Фергюс и его люди жили в королевстве из болот, островов и усадеб, для которых расчищали участки леса. То, что когда-то было глушью, где жили пикты и водились звери, быстро становилось королевством Даль Риада.

– Здесь был маленький, тесный дом, когда я в первый раз принимал вас, – восторженно говорил наш хозяин, обводя рукой зал. Этот человек был румяный, веселый и дружелюбный. В середине комнаты светились огни в очаге, а кухарки, пажи и помогающие им дети переворачивали вертела, или мешали содержимое котлов, висевших на длинных цепях, прикрепленных к балкам. От стола к столу ходили собаки, нюхая остатки пищи и кидаясь за костями, которые бросали хозяева. Звучал смех и голоса, а потом раздались переливы арфы, и рассказывали о прошлом, хвастаясь, воины. У кельтов всегда так, и не важно, ирландцы они, бритты или бретонцы.

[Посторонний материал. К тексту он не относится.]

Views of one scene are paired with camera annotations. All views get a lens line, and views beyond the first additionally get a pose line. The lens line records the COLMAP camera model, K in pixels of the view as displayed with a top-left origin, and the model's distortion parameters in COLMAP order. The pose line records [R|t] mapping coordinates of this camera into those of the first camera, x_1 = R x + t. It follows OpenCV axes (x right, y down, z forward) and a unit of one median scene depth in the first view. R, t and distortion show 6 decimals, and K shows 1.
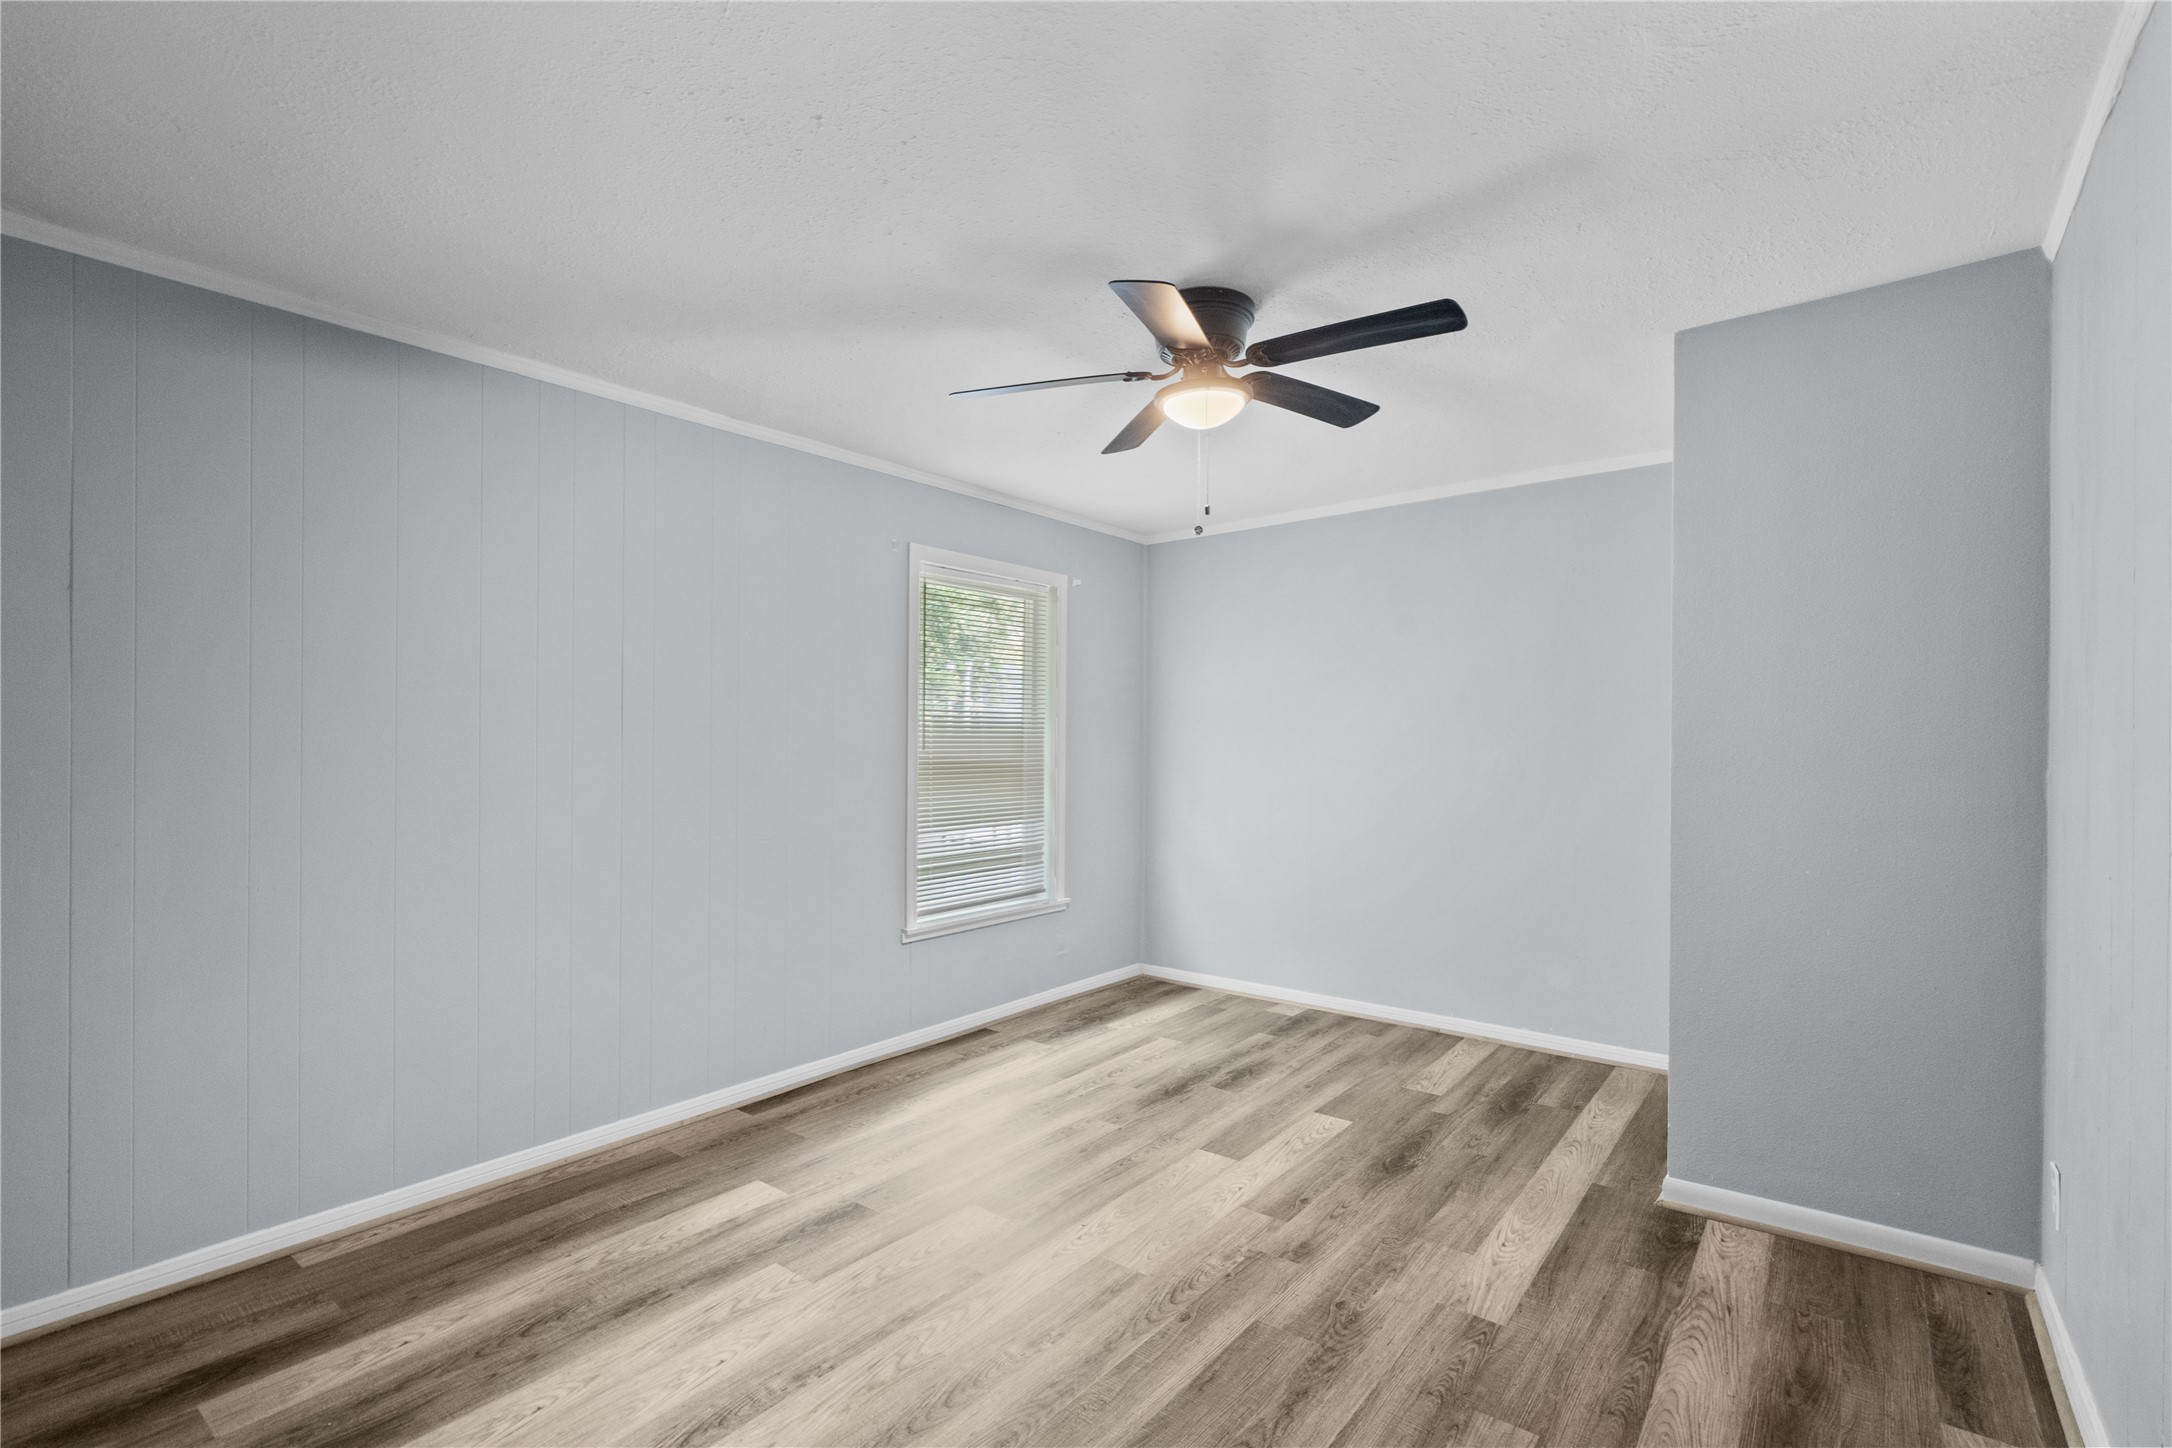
lens RADIAL K [[1007.9, 0, 1088.9], [0, 1007.9, 731.2], [0, 0, 1]] dist [0.001906, 0.000805]
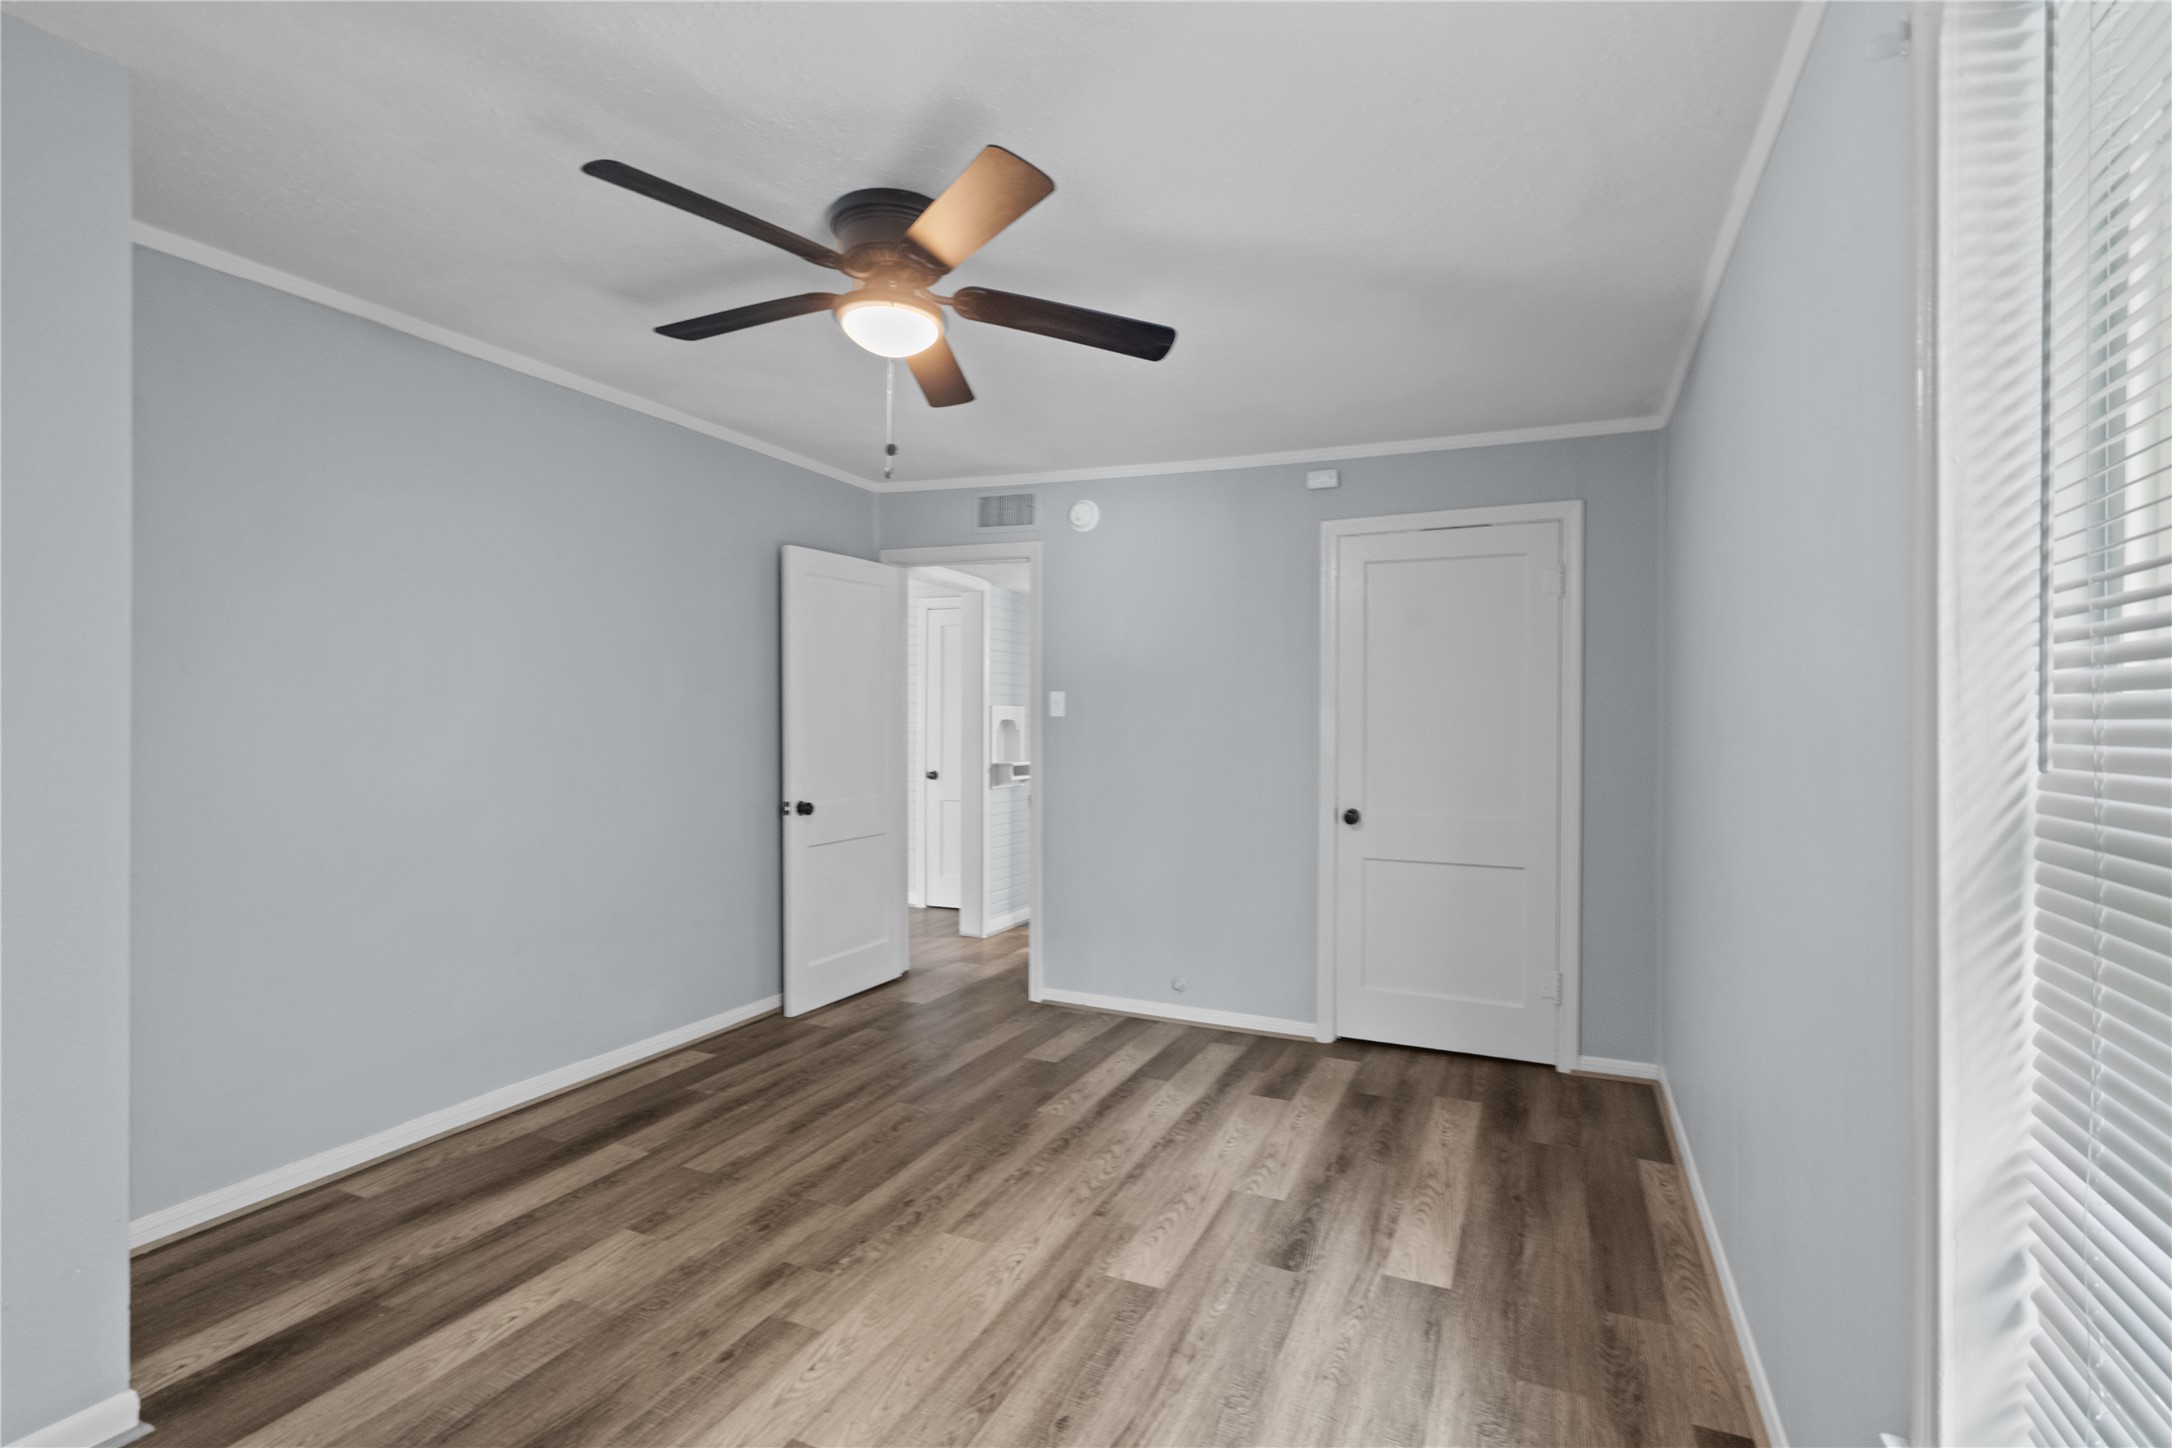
lens RADIAL K [[1007.9, 0, 1082.1], [0, 1007.9, 729.9], [0, 0, 1]] dist [0.001906, 0.000805]
pose [[-0.975605, -0.011059, -0.219257, 0.150860], [-0.011584, 0.999932, 0.001111, 0.018941], [0.219229, 0.003624, -0.975667, 2.045942]]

После того как со столов убрали, Тристан достал свою ирландскую арфу, и одобрительный шумок пробежал среди людей Фергюса.

– Смотри, что будет, – шепнул мне Артур и прежде чем обратился к нашему хозяину и громко, так, чтобы услышали все в комнате, сказал:

– Господин, я прошу позволения представить вам молодого талантливого музыканта из наших северных племен. Он и корнуэльский арфист будут услаждать ваш слух и в песне расскажут о содружестве, которое мы создаем с помощью Круглого Стола.

Послышался удивленный шепот, когда вышел молодой пикт и, застенчиво кивнув мне и Фергюсу, встал рядом с Тристаном. Остаток вечера эта пара потчевала нас народными песнями и напевами, а не историей и сказаниями. Веселые мелодии и чудесные слова, мирные и безыскусные, трогали сердца всех слушателей. Может быть, Талиесин был прав, когда говорил, что музыка – это божий дар. – О, госпожа, он просто чудо! – пробормотала пышненькая дочка Фергюса, не отрываясь глядя на Ланселота.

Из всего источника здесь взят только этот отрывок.